Esta legislação é rigorosa?
Parece rigorosa, mas somente para a época, disciplinava naquele tempo. É da época, por exemplo, desta lei a criação do Banco Central, que normatiza e fiscaliza bancos. E, como a lei é muito antiga, gradativamente o Bacen veio fazendo alterações, flexibilizando aquela legislação, enquanto autoridade monetária. Mas quem foi que disse que o que é melhor para o país é esta ou aquela medida? A gente tem bem evidenciado hoje o quanto isso é prejudicial, a partir do poder que este Bacen tem de, por exemplo, autorizar a criação da figura do correspondente bancário. Não está previsto este poder de legislar. Está previsto na legislação que o poder de normatizar o funcionamento do sistema financeiro nacional é do Banco Central. Mas aí entra em conflito porque, este poder é de normatizar como convém ao presidente do banco, completamente sem controle da sociedade. E já vimos coisas absurdas acontecendo a partir da caneta do presidente do BC, como socorro a bancos falidos. O Banco Central então, extrapola, no nosso entendimento, seu poder, passa não a normatizar, mas a legislar. Ele configura, desconfigura, altera, modifica, e isso são aspectos que só a lei pode fazer. E quem faz lei é o Congresso Nacional. Com todas as críticas, se é bom ou ruim, foi eleito pela sociedade. É a nossa concepção de sociedade que está representada lá? Não. Os nossos candidatos foram eleitos? Não, que pena que não foram. Mas, por mais que se possa falar que o Congresso não é legítimo, ele é legal e é legítimo, sim, na medida em que as pessoas votaram. Entendemos que o Bacen – essa é a principal queixa – não pode, a seu bel prazer, normatizar e regulamentar o sistema independente da dinâmica das demandas da sociedade, como acontece hoje. Esta legislação está vencida, no nosso ponto de vista. E ainda amarra, porque amarra os bancos, e o Bacen tem a possibilidade de desamarrar ou flexibilizar através das portarias e resoluções – é isso que ele vem fazendo ao longo dos anos.

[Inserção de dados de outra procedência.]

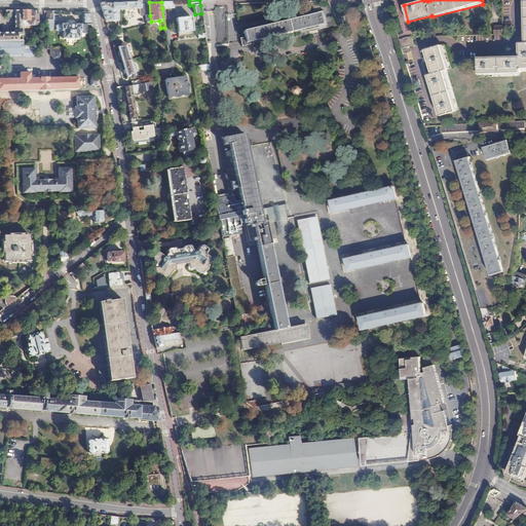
[(139,3),(100,4),(106,22),(118,22),(118,10),(120,10),(125,10),(125,9),(139,9),(139,15),(144,14),(144,12),(144,4),(140,4),(139,3)]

Em termos de projeto de país, no que isso implica?
Isso não auxilia no debate conjuntural atual, que é sobre desenvolvimento social, crescimento econômico, redução da taxa juros. Por exemplo, esta legislação cria a figura do Conselho Monetário Nacional, que reúne o ministro da Fazenda, o Ministro do Planejamento e o presidente do Banco Central, para decidir qual a taxa de cambio, de juros, a política de crédito, monetária. Três pessoas se reúnem para discutir qual o futuro do Brasil, com todas as repercussões na vida, no emprego, na renda, na produção do país. Não é à toa que a CUT, os movimentos sociais, o movimento sindical, o movimento de empresários, da produção rural, todo mundo grita contra esta taxa de juros, contra este comportamento. Mas estas três autoridades são insensíveis, têm o poder e a autoridade e, por alguns motivos, acabam tomando decisões que não são as mais acertadas. Rediscutir toda a regulamentação do sistema é regulamentar o artigo 192 da Constituição Federal de 1988, que traz princípios bastante avançados. Diz, em seu artigo 192 que o SFN estará à disposição do desenvolvimento da Nação. E isto é o principio básico, banco tem que estar à disposição do crescimento, tem que ofertar crédito para o desenvolvimento do país. E os bancos no Brasil, por uma série de questões históricas e políticas, nunca forneceram crédito, vivem pendurados, ganhando dinheiro fácil, com conjuntura de inflação alta ou de juros altos. Com a inflação alta eles ganham na ciranda financeira. Caso os juros é que sejam altos demais, ao invés de emprestarem à sociedade, investem em títulos públicos do governo. Já houve época em que banco teve 70% dos seu ativos todos em títulos públicos do governo, isso é um absurdo. Banco tem que ter comprometimento social, porque lida com um dinheiro que não é seu, usa dinheiro da sociedade, da população. Tem que ter cuidado, fiscalização. O Bacen não fiscaliza. Toda hora quebra um banco e os banqueiros dizem "ah, eu não sabia". Como, não sabia? É porque não tem fiscalização.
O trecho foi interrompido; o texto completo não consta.